#### Data in this exercise

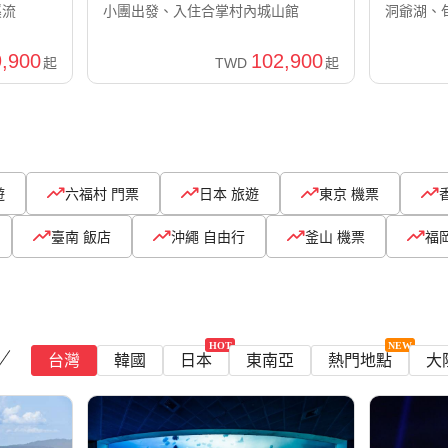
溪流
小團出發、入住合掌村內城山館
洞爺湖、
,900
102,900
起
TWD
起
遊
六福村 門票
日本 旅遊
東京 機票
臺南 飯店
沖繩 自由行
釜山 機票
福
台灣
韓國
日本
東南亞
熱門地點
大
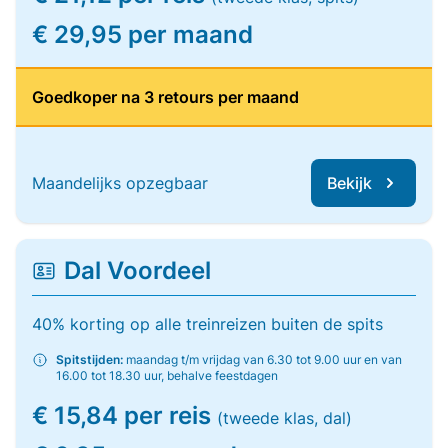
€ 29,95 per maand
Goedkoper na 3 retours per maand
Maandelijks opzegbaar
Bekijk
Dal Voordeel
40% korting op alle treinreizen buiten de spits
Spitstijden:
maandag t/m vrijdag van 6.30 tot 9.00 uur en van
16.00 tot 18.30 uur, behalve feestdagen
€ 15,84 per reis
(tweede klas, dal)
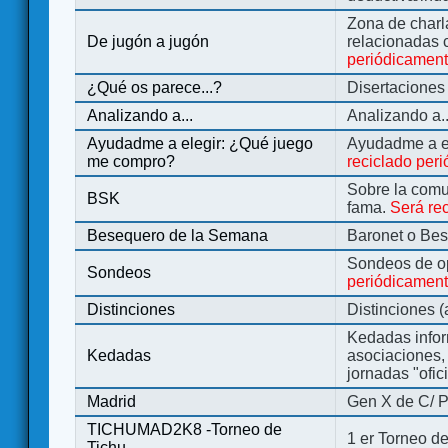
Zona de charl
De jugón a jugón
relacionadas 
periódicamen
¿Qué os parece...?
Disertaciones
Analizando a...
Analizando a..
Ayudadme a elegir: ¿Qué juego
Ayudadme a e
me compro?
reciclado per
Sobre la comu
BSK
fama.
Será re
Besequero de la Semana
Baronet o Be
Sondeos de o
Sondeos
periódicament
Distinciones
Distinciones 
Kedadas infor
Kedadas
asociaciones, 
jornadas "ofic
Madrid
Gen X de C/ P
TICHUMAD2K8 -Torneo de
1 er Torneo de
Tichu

########

● **Prompt**: Take every line above where "Ayudadme" appears and copy it.

● **Expected answer**:
Ayudadme a elegir: ¿Qué juego
Ayudadme a e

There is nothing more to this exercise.